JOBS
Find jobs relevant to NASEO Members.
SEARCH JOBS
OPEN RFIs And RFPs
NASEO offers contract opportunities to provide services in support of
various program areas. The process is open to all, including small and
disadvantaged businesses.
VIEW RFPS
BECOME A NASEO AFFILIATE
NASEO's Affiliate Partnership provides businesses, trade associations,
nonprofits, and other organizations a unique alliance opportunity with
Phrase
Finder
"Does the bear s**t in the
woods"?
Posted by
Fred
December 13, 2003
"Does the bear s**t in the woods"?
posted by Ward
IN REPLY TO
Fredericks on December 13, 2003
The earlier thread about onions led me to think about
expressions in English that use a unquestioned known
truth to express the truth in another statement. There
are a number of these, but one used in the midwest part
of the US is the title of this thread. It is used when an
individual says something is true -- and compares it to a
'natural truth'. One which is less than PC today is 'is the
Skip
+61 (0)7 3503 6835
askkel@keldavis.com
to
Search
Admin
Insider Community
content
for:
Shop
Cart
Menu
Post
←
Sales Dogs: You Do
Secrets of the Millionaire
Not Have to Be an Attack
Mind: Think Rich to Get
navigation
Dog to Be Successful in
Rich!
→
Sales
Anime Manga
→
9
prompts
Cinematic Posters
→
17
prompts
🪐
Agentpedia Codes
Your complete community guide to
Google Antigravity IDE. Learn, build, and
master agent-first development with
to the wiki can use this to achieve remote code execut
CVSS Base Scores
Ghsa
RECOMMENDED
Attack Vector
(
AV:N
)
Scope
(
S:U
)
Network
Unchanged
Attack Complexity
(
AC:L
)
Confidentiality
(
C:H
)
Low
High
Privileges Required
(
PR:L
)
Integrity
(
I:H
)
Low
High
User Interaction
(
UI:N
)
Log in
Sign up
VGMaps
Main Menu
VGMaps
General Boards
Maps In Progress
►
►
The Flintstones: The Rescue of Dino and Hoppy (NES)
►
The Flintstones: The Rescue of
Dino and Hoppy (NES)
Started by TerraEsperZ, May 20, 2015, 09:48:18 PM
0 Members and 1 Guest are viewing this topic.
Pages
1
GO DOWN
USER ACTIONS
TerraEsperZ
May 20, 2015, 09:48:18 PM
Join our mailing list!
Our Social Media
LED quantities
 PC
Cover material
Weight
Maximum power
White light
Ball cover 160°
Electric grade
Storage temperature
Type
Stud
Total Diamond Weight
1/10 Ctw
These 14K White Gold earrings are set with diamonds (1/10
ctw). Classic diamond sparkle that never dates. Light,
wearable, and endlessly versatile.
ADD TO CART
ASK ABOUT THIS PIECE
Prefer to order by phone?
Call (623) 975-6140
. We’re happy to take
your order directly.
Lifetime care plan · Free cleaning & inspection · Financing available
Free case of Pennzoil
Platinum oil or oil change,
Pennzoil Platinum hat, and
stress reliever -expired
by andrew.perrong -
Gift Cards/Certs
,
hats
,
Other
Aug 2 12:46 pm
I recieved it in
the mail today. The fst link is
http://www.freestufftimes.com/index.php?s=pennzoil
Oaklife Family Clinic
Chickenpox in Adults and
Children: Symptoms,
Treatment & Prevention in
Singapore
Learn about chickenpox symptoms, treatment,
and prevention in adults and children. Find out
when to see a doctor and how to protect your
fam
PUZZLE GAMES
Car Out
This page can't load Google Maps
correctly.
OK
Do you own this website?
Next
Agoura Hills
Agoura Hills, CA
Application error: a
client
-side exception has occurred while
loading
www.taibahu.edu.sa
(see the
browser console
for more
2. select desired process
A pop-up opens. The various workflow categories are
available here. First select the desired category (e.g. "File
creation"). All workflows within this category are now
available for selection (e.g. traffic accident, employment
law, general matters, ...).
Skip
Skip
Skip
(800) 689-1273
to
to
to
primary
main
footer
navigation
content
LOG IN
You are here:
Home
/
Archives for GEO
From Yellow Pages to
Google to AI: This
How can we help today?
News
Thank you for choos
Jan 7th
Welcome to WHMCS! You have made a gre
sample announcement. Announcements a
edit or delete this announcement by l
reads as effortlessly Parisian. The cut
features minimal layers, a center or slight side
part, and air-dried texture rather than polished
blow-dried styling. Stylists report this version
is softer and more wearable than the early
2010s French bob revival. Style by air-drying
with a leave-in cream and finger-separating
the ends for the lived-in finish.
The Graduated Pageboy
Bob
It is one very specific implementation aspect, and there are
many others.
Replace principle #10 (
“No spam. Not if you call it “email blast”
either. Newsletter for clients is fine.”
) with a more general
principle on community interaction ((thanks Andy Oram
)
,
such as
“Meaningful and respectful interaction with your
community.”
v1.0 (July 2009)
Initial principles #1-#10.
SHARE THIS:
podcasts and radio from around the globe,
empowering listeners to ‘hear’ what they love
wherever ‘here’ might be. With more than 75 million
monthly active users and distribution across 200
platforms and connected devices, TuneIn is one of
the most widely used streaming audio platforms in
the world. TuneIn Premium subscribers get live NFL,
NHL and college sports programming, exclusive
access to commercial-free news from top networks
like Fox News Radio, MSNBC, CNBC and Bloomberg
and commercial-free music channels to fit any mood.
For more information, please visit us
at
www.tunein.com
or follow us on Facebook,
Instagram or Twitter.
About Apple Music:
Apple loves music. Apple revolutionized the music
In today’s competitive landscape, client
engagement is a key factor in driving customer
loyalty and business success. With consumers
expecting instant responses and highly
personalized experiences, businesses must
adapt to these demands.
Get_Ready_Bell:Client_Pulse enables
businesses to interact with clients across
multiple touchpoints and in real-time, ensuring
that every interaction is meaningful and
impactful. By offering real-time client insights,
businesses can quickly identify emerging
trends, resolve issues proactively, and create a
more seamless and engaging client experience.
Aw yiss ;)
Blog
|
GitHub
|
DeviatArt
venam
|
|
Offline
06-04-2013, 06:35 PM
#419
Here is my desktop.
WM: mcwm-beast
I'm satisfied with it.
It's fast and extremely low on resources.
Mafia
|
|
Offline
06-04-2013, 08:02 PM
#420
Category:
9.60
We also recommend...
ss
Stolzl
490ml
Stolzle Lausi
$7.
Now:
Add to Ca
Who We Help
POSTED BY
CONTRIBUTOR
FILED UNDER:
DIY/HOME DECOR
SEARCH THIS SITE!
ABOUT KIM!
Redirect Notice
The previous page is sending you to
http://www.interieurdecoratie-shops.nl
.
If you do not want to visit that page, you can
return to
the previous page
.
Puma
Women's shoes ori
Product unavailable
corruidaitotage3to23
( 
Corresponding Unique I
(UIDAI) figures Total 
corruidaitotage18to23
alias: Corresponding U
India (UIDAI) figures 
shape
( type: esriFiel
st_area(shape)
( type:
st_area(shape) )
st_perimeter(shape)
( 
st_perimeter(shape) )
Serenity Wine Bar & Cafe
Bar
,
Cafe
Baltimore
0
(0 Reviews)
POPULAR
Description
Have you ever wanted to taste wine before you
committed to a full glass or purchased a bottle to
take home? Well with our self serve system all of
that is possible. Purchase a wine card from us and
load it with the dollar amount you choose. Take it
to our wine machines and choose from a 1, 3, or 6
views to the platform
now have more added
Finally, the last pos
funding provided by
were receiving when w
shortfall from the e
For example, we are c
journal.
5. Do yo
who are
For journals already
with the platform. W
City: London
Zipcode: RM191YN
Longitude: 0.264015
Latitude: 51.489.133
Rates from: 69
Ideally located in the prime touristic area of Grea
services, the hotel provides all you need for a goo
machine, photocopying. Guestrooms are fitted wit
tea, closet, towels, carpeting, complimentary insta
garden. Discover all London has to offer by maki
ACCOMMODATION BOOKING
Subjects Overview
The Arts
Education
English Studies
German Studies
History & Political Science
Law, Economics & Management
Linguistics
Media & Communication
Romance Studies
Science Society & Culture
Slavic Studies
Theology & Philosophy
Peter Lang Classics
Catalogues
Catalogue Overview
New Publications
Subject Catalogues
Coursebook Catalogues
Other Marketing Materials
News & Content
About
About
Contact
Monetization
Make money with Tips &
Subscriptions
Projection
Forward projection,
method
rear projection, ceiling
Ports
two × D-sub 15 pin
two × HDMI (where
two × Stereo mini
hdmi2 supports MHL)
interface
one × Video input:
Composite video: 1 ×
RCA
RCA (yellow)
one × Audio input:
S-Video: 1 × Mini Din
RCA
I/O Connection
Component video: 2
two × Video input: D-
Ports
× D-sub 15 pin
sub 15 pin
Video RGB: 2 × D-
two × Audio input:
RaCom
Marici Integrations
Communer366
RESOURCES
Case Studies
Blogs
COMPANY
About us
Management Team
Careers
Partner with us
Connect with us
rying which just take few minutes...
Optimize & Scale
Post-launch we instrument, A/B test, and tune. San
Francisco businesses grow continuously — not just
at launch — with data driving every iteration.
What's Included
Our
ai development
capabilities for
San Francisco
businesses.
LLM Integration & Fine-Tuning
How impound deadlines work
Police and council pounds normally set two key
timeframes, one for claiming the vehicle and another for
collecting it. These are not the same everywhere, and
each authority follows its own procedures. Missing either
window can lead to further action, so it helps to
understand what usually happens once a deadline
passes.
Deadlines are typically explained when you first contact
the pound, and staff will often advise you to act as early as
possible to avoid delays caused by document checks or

### [What you need to do]
Each line from the top of the records through the one with "Google Antigravity IDE. Learn, build, and" should be returned exactly. Leave out everything else.

### [Written response]
JOBS
Find jobs relevant to NASEO Members.
SEARCH JOBS
OPEN RFIs And RFPs
NASEO offers contract opportunities to provide services in support of
various program areas. The process is open to all, including small and
disadvantaged businesses.
VIEW RFPS
BECOME A NASEO AFFILIATE
NASEO's Affiliate Partnership provides businesses, trade associations,
nonprofits, and other organizations a unique alliance opportunity with
Phrase
Finder
"Does the bear s**t in the
woods"?
Posted by
Fred
December 13, 2003
"Does the bear s**t in the woods"?
posted by Ward
IN REPLY TO
Fredericks on December 13, 2003
The earlier thread about onions led me to think about
expressions in English that use a unquestioned known
truth to express the truth in another statement. There
are a number of these, but one used in the midwest part
of the US is the title of this thread. It is used when an
individual says something is true -- and compares it to a
'natural truth'. One which is less than PC today is 'is the
Skip
+61 (0)7 3503 6835
askkel@keldavis.com
to
Search
Admin
Insider Community
content
for:
Shop
Cart
Menu
Post
←
Sales Dogs: You Do
Secrets of the Millionaire
Not Have to Be an Attack
Mind: Think Rich to Get
navigation
Dog to Be Successful in
Rich!
→
Sales
Anime Manga
→
9
prompts
Cinematic Posters
→
17
prompts
🪐
Agentpedia Codes
Your complete community guide to
Google Antigravity IDE. Learn, build, and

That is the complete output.